Expérience de terrain : la recherche entre photographie et ethnographie

Créé le
8 juillet 2022
Dans le cadre d’un stage de terrain, onze étudiants issus de diverses formations de l'ENS ont effectué dans la ville de La Souterraine (Creuse) une enquête mêlant photographie, géographie et ethnographie. Deux étudiantes, Charlotte Caillat et Amandine Reist, reviennent en quelques épisodes photographiques légendés sur cette passionnante enquête.
 
Karine et les enfants
Crédit : Charlotte Caillat

Carnets et appareil photo en main, nous arrivons à La Souterraine et découvrons la pension de famille, un centre d’accueil pour des personnes en situation de grande précarité. Dans le cadre de ce stage, nous nous lançons en binôme dans une enquête riche en émotions et en rencontres. Nous partageons ici quelques épisodes photographiques de notre travail et revenons à deux voix sur les temps forts de notre enquête. »

Ritualisation à la pension de familles :

Photo 1 la souterraine
Crédit : Charlotte Caillat

Charlotte : Chaque matin à la pension de famille a lieu la réunion de lancement de la journée et de répartition des tâches pour les résident.e.s. Conviées à ce temps fort de la journée, nous sommes assises autour de la table avec les résident.e.s qui ont été informé.e.s de notre travail et du fait que nous avons un appareil photo. Karine ne nous a pas donné beaucoup de détails sur le déroulé de cette réunion.

Je suis donc assez surprise quand elle sort un thermomètre électronique et que les résident.e.s se lèvent un.e par un.e pour qu’elle prenne leur température, sans qu’elle ait besoin d’appeler leur nom. Ils et elles ont visiblement intériorisé cet ordre. Je sors donc l’appareil photo pour fixer le moment où Karine pose le thermomètre sur le front de chacun.e, en restant assise.

En présentant ces photographies sous forme de série, l’idée est de souligner la forte ritualisation de ce temps fort de la journée à la pension de famille, mais aussi, par cette pratique sanitaire, l’inscription corporelle forte de l’accompagnement social au sein de la structure. »
# # # # #
*Consigne*
D'après l'extrait, combien d'étudiants ont mené l'enquête à La Souterraine ? Les données qui suivent n'ont aucun lien avec l'extrait.

*Données fournies*
# # # # #
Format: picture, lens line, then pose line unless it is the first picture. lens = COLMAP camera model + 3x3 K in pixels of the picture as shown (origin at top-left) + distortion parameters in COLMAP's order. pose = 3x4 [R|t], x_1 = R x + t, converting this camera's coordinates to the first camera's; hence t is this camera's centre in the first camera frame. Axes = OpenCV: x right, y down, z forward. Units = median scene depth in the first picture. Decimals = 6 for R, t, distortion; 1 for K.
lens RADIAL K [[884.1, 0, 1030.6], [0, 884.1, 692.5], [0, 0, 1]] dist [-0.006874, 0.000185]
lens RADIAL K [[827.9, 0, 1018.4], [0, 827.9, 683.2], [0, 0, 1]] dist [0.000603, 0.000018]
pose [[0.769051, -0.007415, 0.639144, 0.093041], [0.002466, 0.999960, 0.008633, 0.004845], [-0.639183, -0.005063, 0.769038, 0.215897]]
# # # # #
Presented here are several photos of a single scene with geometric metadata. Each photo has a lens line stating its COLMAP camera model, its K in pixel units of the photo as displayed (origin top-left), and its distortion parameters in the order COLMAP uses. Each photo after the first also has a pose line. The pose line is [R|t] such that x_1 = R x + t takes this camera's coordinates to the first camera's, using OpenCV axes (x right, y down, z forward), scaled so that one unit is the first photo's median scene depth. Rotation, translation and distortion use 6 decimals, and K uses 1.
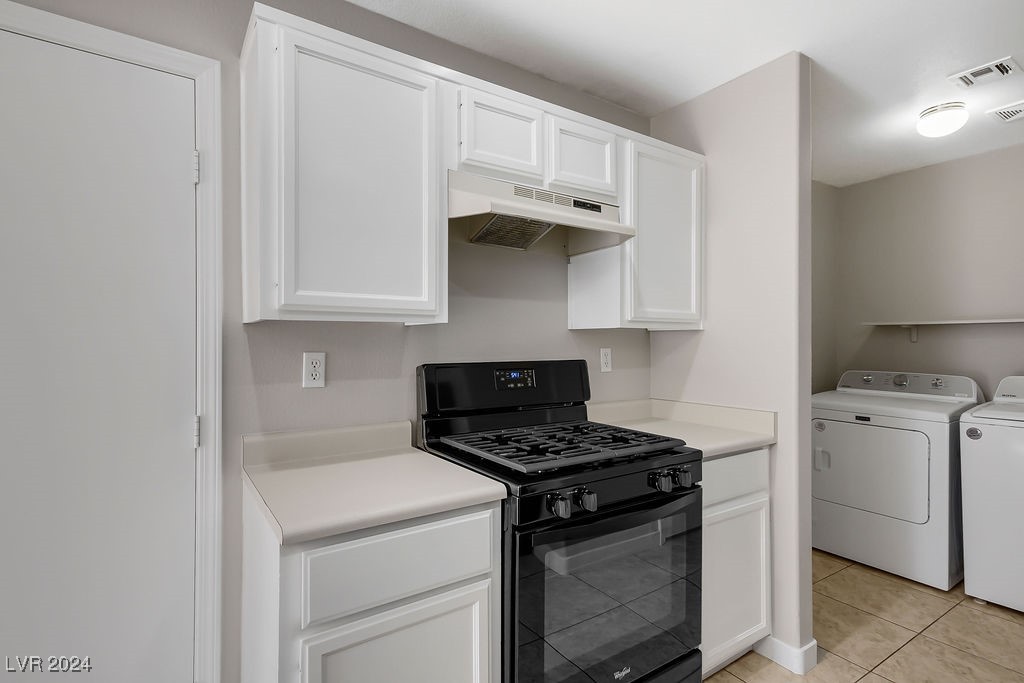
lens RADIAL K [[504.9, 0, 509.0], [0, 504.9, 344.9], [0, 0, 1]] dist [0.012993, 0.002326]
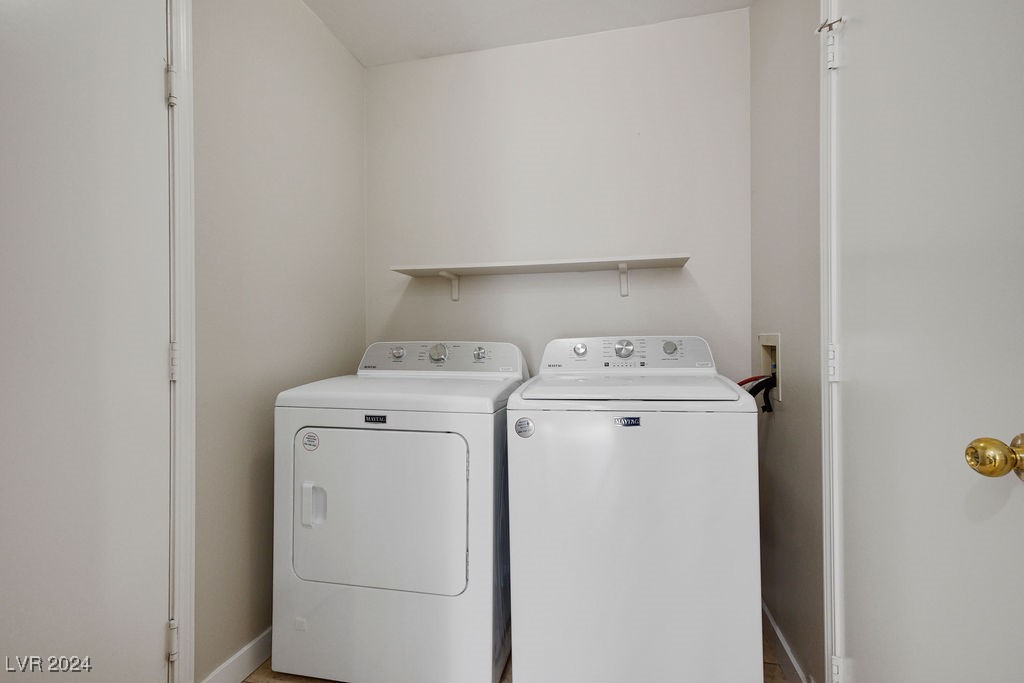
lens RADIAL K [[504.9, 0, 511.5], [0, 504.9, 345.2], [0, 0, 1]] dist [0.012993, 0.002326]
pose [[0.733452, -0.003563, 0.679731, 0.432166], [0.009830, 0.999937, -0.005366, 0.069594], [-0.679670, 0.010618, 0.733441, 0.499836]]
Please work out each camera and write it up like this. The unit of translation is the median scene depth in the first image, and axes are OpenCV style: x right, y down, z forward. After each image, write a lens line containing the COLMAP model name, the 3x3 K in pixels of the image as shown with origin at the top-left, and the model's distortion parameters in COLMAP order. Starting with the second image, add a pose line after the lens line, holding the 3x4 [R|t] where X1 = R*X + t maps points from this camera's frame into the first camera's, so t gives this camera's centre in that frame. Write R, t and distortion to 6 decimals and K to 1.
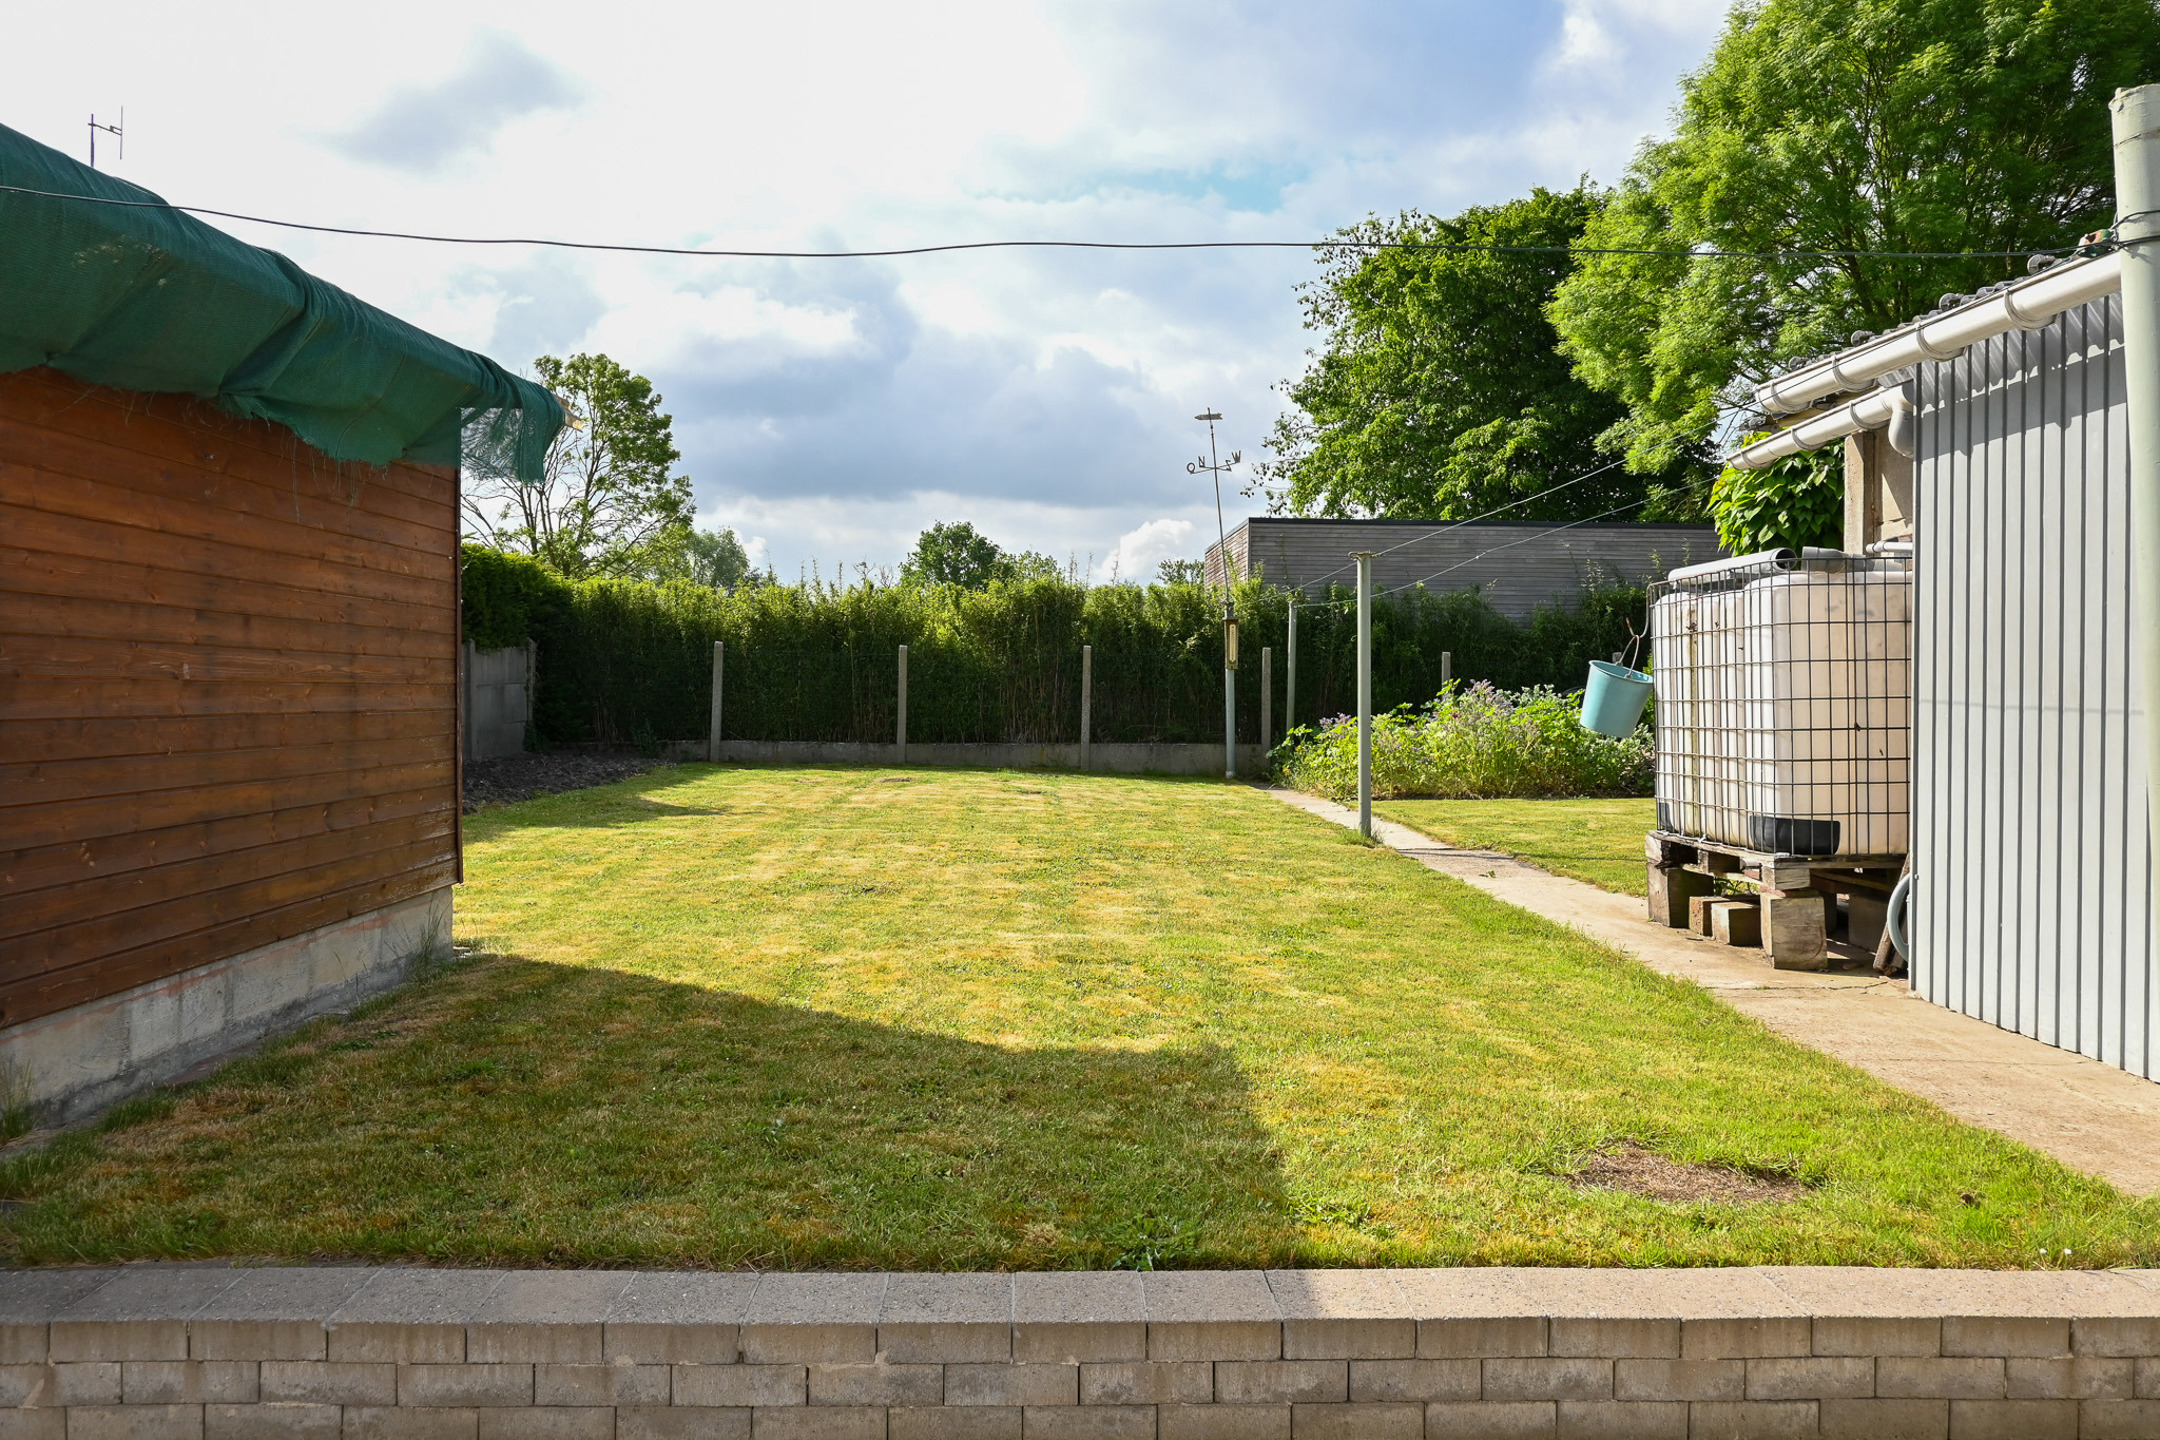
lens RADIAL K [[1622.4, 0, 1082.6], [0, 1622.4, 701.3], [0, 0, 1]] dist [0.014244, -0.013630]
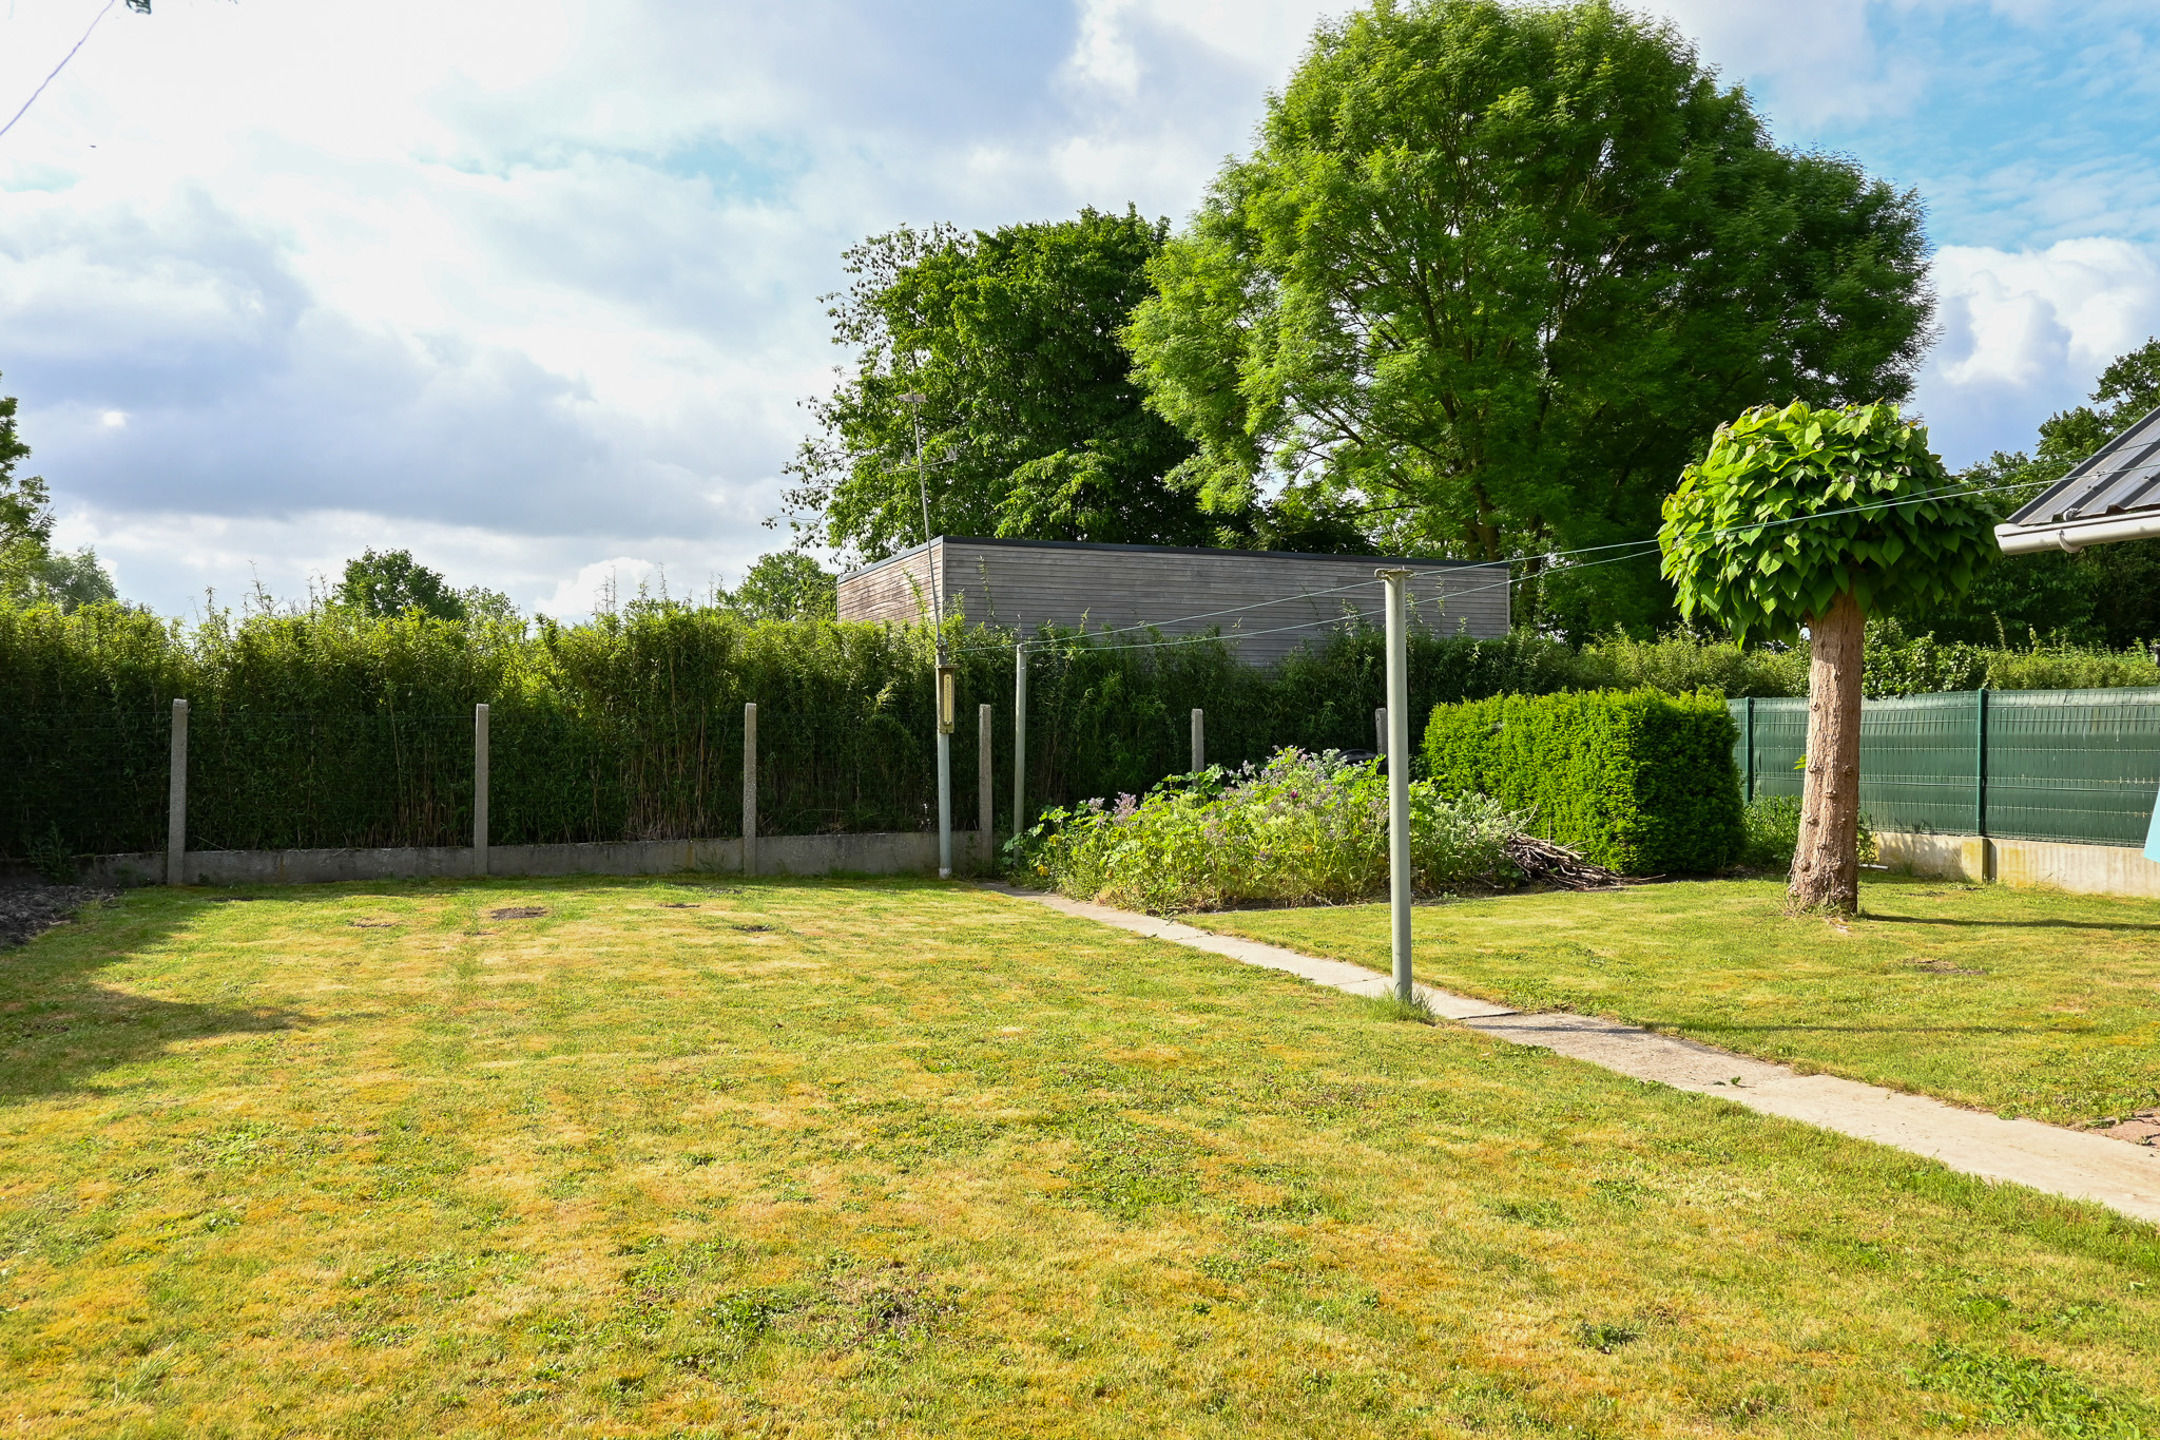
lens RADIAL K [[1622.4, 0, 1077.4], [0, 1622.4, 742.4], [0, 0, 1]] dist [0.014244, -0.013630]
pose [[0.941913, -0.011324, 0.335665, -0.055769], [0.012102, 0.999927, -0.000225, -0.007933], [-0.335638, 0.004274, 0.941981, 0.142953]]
# # # # #
*Résultat*
Onze étudiants.